La Trobe University, Bendigo

Department of Information Technology

INT21CN: Computer Networks

Assignment 2, 2005

Your task in this assignment is to investigate and report on one only of the following topics in relation to Internet application-level protocols. The assignment requires you to demonstrate the operation of some of the more important commands/responses of your chosen application protocol by connecting to the appropriate port number of a suitable server using a utility such as telnet.

Note also that additional topics might appear on this page as they are suggested to me. It could be worth checking back regularly if you don't like any of those given below.

POP3
Your task is to investigate the POP3 protocol. What commands are available? Demonstrate the operation of the main command set. What authentication methods are provided by the server, and how can you tell? Note: to attempt this question, you must have access to a POP3 server. La Trobe students in Australia can use a secure command line client to connect to students.latrobe.edu.au on port 995. If you have private Internet access you may be able to connect to to your ISP's POP3 server using telnet, at the conventional port number.

ENTRIES SUPPLIED:
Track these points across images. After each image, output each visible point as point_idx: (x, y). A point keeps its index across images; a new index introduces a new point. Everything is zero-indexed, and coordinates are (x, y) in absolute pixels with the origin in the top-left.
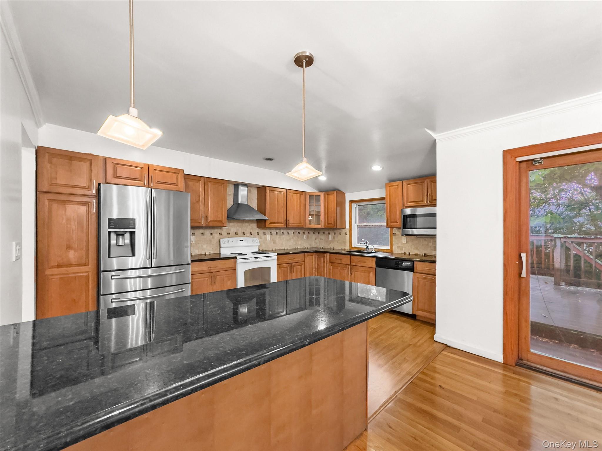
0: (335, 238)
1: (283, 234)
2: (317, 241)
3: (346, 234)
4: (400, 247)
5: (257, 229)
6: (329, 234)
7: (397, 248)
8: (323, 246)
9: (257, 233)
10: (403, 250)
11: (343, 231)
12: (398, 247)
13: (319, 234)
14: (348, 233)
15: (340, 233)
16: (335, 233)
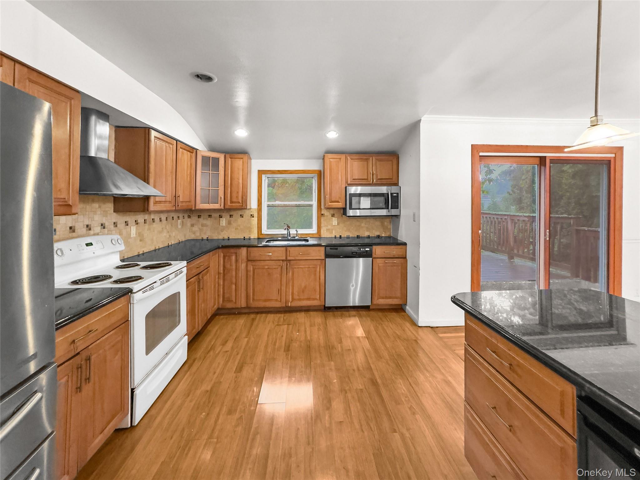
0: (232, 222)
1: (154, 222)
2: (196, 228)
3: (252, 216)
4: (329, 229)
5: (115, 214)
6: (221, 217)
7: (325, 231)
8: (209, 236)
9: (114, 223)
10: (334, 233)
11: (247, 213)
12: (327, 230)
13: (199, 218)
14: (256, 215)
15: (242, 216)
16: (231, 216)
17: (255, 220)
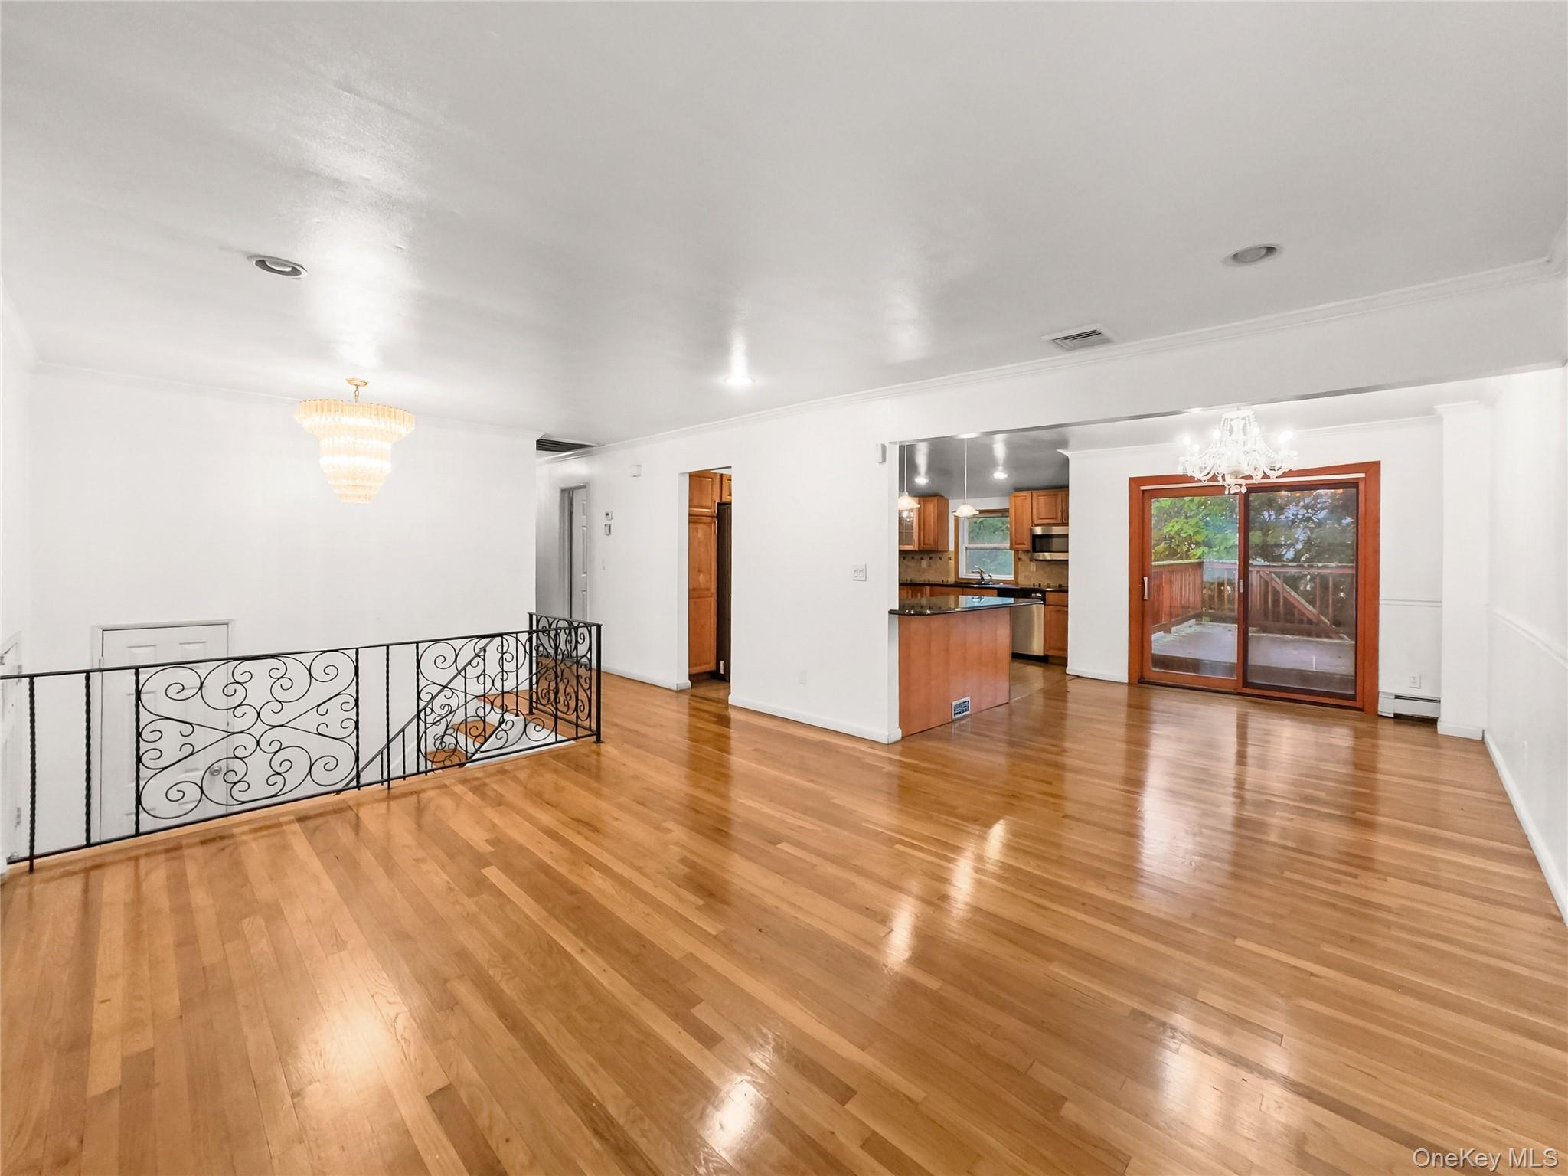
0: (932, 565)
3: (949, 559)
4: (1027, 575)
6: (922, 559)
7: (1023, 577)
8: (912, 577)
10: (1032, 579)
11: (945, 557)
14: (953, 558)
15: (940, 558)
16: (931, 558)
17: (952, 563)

REQUIRED TASKS:
1) Rewrite the assignment text from "Your task in" to "such as telnet.", changing "telnet" to "netcat".
2) In the assignment text, which port should La Trobe students in Australia use to reach students.latrobe.edu.au with a secure command line client?
3) Turn the paragraph of the assignment text that begins "Your task is to investigate the POP3 protocol" into a short list that keeps its main points.
The lines that come after the assignment text are separate material.

SOLUTIONS PER TASK:
1)
Your task in this assignment is to investigate and report on one only of the following topics in relation to Internet application-level protocols. The assignment requires you to demonstrate the operation of some of the more important commands/responses of your chosen application protocol by connecting to the appropriate port number of a suitable server using a utility such as netcat.

2) Port 995.

3)
- Investigate the POP3 protocol and find which commands are available.
- Demonstrate how the main command set works.
- Identify the authentication methods the server provides and explain how you can tell.
- You need access to a POP3 server to attempt this topic.
- La Trobe students in Australia can use a secure command line client to connect to students.latrobe.edu.au on port 995.
- With private Internet access, you may be able to reach your ISP's POP3 server using telnet at the conventional port number.